TASK REQUIREMENTS
A word-for-word restatement of the full listing is required.

EXCERPTED RECORDS
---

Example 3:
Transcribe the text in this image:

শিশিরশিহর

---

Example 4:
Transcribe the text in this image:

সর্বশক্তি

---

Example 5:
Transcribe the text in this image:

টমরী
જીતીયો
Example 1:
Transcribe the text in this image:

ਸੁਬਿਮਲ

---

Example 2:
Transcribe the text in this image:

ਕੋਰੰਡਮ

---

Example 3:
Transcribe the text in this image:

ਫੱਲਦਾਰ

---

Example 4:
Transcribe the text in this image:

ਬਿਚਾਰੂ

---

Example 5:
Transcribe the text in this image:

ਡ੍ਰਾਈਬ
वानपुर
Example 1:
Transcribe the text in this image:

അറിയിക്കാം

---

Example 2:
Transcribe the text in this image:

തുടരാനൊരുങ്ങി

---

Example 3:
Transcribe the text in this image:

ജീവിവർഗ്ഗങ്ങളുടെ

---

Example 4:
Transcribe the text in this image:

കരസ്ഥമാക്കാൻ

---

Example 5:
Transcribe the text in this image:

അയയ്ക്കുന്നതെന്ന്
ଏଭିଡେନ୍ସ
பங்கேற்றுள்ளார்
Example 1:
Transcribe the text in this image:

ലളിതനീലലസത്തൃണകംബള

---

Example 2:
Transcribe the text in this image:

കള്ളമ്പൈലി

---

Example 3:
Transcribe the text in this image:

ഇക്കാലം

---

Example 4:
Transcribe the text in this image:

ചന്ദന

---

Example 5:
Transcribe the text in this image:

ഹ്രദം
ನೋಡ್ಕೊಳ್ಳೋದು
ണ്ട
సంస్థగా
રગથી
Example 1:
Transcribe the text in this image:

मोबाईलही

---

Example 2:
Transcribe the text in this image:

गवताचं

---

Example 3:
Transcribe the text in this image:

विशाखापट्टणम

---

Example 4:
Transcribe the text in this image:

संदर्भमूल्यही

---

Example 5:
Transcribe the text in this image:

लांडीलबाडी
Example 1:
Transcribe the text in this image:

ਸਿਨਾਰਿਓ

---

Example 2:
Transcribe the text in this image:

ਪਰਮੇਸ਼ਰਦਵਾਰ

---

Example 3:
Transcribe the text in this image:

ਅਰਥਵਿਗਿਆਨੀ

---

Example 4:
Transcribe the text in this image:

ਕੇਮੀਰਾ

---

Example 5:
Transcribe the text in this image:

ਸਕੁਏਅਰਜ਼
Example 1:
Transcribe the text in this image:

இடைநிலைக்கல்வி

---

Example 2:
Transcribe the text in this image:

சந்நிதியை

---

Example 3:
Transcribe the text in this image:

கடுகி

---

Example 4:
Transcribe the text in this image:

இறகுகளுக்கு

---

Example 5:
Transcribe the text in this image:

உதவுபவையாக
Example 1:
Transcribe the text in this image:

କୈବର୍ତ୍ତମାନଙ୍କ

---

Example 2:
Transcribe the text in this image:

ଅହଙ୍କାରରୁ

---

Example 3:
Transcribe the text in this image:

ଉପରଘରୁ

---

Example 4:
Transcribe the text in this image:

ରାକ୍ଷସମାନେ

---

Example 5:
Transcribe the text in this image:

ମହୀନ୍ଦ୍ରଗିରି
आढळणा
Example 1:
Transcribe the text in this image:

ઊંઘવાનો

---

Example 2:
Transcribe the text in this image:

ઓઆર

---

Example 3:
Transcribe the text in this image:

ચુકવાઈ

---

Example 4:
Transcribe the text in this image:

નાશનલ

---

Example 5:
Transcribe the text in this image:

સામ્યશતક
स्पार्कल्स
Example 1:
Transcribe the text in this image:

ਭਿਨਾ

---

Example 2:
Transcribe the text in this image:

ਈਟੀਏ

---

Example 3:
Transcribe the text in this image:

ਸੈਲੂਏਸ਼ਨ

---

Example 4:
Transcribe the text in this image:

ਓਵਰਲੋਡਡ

EXERCISE SOLUTION
---

Example 3:
Transcribe the text in this image:

শিশিরশিহর

---

Example 4:
Transcribe the text in this image:

সর্বশক্তি

---

Example 5:
Transcribe the text in this image:

টমরী
જીતીયો
Example 1:
Transcribe the text in this image:

ਸੁਬਿਮਲ

---

Example 2:
Transcribe the text in this image:

ਕੋਰੰਡਮ

---

Example 3:
Transcribe the text in this image:

ਫੱਲਦਾਰ

---

Example 4:
Transcribe the text in this image:

ਬਿਚਾਰੂ

---

Example 5:
Transcribe the text in this image:

ਡ੍ਰਾਈਬ
वानपुर
Example 1:
Transcribe the text in this image:

അറിയിക്കാം

---

Example 2:
Transcribe the text in this image:

തുടരാനൊരുങ്ങി

---

Example 3:
Transcribe the text in this image:

ജീവിവർഗ്ഗങ്ങളുടെ

---

Example 4:
Transcribe the text in this image:

കരസ്ഥമാക്കാൻ

---

Example 5:
Transcribe the text in this image:

അയയ്ക്കുന്നതെന്ന്
ଏଭିଡେନ୍ସ
பங்கேற்றுள்ளார்
Example 1:
Transcribe the text in this image:

ലളിതനീലലസത്തൃണകംബള

---

Example 2:
Transcribe the text in this image:

കള്ളമ്പൈലി

---

Example 3:
Transcribe the text in this image:

ഇക്കാലം

---

Example 4:
Transcribe the text in this image:

ചന്ദന

---

Example 5:
Transcribe the text in this image:

ഹ്രദം
ನೋಡ್ಕೊಳ್ಳೋದು
ണ്ട
సంస్థగా
રગથી
Example 1:
Transcribe the text in this image:

मोबाईलही

---

Example 2:
Transcribe the text in this image:

गवताचं

---

Example 3:
Transcribe the text in this image:

विशाखापट्टणम

---

Example 4:
Transcribe the text in this image:

संदर्भमूल्यही

---

Example 5:
Transcribe the text in this image:

लांडीलबाडी
Example 1:
Transcribe the text in this image:

ਸਿਨਾਰਿਓ

---

Example 2:
Transcribe the text in this image:

ਪਰਮੇਸ਼ਰਦਵਾਰ

---

Example 3:
Transcribe the text in this image:

ਅਰਥਵਿਗਿਆਨੀ

---

Example 4:
Transcribe the text in this image:

ਕੇਮੀਰਾ

---

Example 5:
Transcribe the text in this image:

ਸਕੁਏਅਰਜ਼
Example 1:
Transcribe the text in this image:

இடைநிலைக்கல்வி

---

Example 2:
Transcribe the text in this image:

சந்நிதியை

---

Example 3:
Transcribe the text in this image:

கடுகி

---

Example 4:
Transcribe the text in this image:

இறகுகளுக்கு

---

Example 5:
Transcribe the text in this image:

உதவுபவையாக
Example 1:
Transcribe the text in this image:

କୈବର୍ତ୍ତମାନଙ୍କ

---

Example 2:
Transcribe the text in this image:

ଅହଙ୍କାରରୁ

---

Example 3:
Transcribe the text in this image:

ଉପରଘରୁ

---

Example 4:
Transcribe the text in this image:

ରାକ୍ଷସମାନେ

---

Example 5:
Transcribe the text in this image:

ମହୀନ୍ଦ୍ରଗିରି
आढळणा
Example 1:
Transcribe the text in this image:

ઊંઘવાનો

---

Example 2:
Transcribe the text in this image:

ઓઆર

---

Example 3:
Transcribe the text in this image:

ચુકવાઈ

---

Example 4:
Transcribe the text in this image:

નાશનલ

---

Example 5:
Transcribe the text in this image:

સામ્યશતક
स्पार्कल्स
Example 1:
Transcribe the text in this image:

ਭਿਨਾ

---

Example 2:
Transcribe the text in this image:

ਈਟੀਏ

---

Example 3:
Transcribe the text in this image:

ਸੈਲੂਏਸ਼ਨ

---

Example 4:
Transcribe the text in this image:

ਓਵਰਲੋਡਡ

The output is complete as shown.